Quant à la place de la femme dans le monde des affaires, elle est très importante et il y a beaucoup de femmes dans les affaires au Congo. Et si à ces affaires on devait y ajouter la dimension sociale, je dirais même que la femme est le socle des affaires qui nourrissent réellement la population au Congo, parce que ce sont elles qui sont les tenancières des très petites et petites entreprises, aussi bien du secteur informel que du secteur formel de l’artisanat, qui sont pourvoyeuses d’emplois, y compris sous forme d’auto-emploi. Chacun sait combien ces secteurs d’activités fondent le sous-bassement et le creuset des très petites et PMEs/PMI constituant l’essentiel de l’économie congolaise. En considérant uniquement le secteur formel, au regard des statistiques de l’Agence Congolaise de Création des Entreprises (ACPCE), en moyenne annuelle, entre 2015 et 2021, 26% des entreprises créées l’ont été par les femmes.

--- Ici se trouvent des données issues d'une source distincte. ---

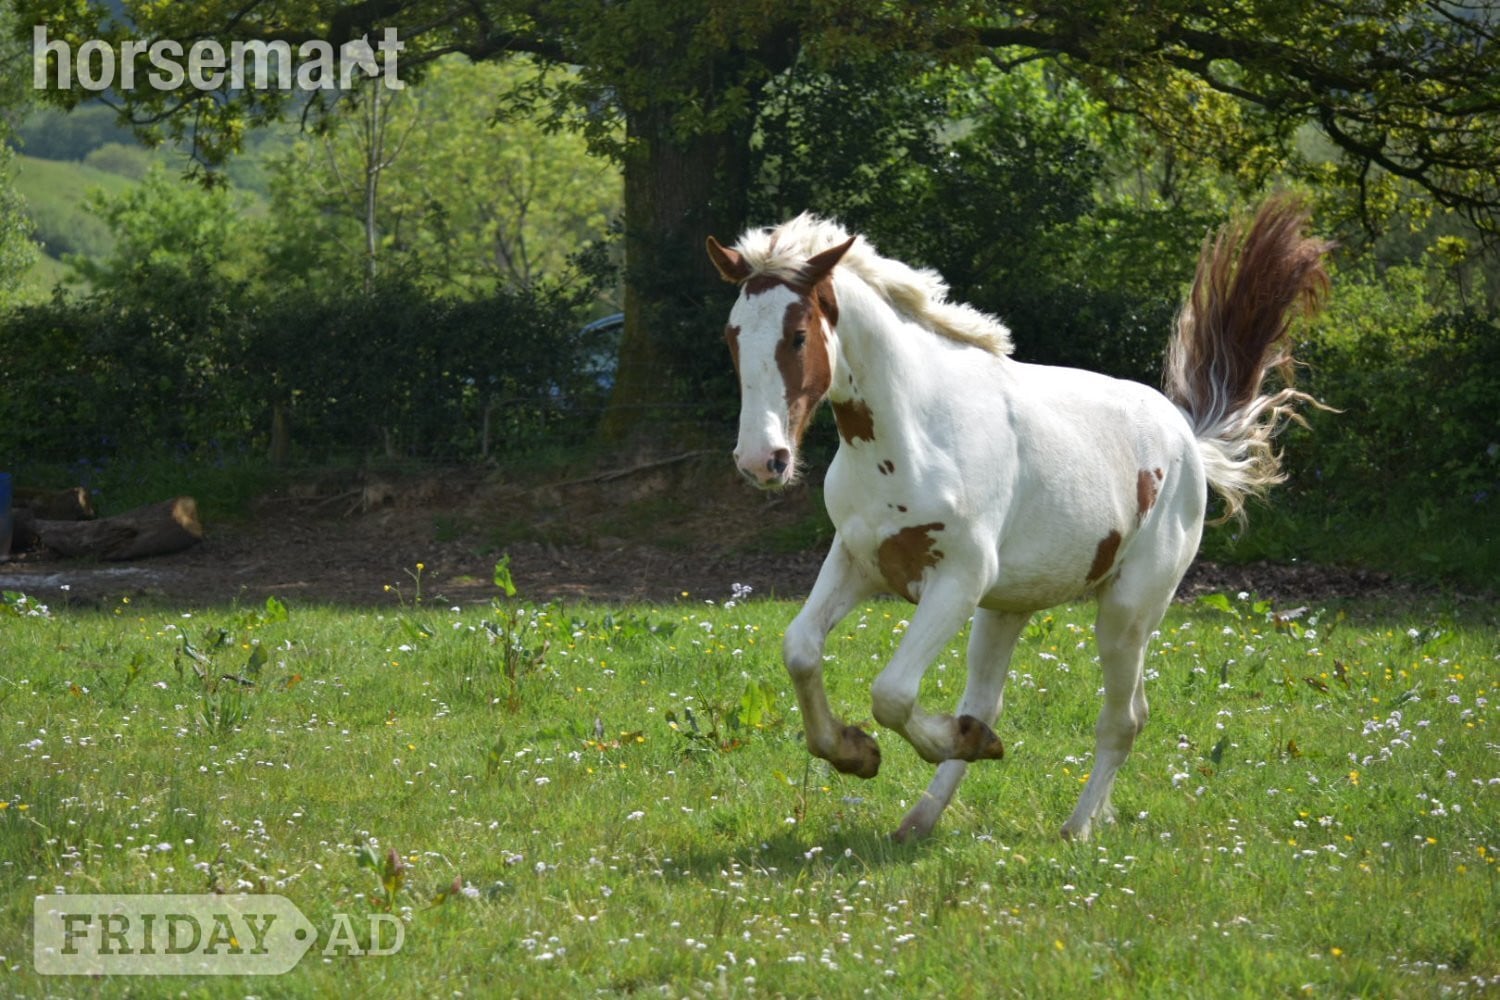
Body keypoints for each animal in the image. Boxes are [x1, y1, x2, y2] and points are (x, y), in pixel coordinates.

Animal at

Le Congo dispose donc d’un potentiel important de femmes entrepreneures et ce n’est pas par hasard que la 12ème édition du Forum international des femmes entreprenantes (Fied) réunissant plus de vingt (20) pays sous le thème « Accompagnons les entreprises africaines pour renforcer les capacités des filières de transformation, accélératrices du « Made in Africa », s’est tenue au Congo, à Brazzaville, du 31 juillet au 5 août 2023, sous le haut autorité patronage de Mme Antoinette Sassou Nguesso, épouse du Chef de l’Etat.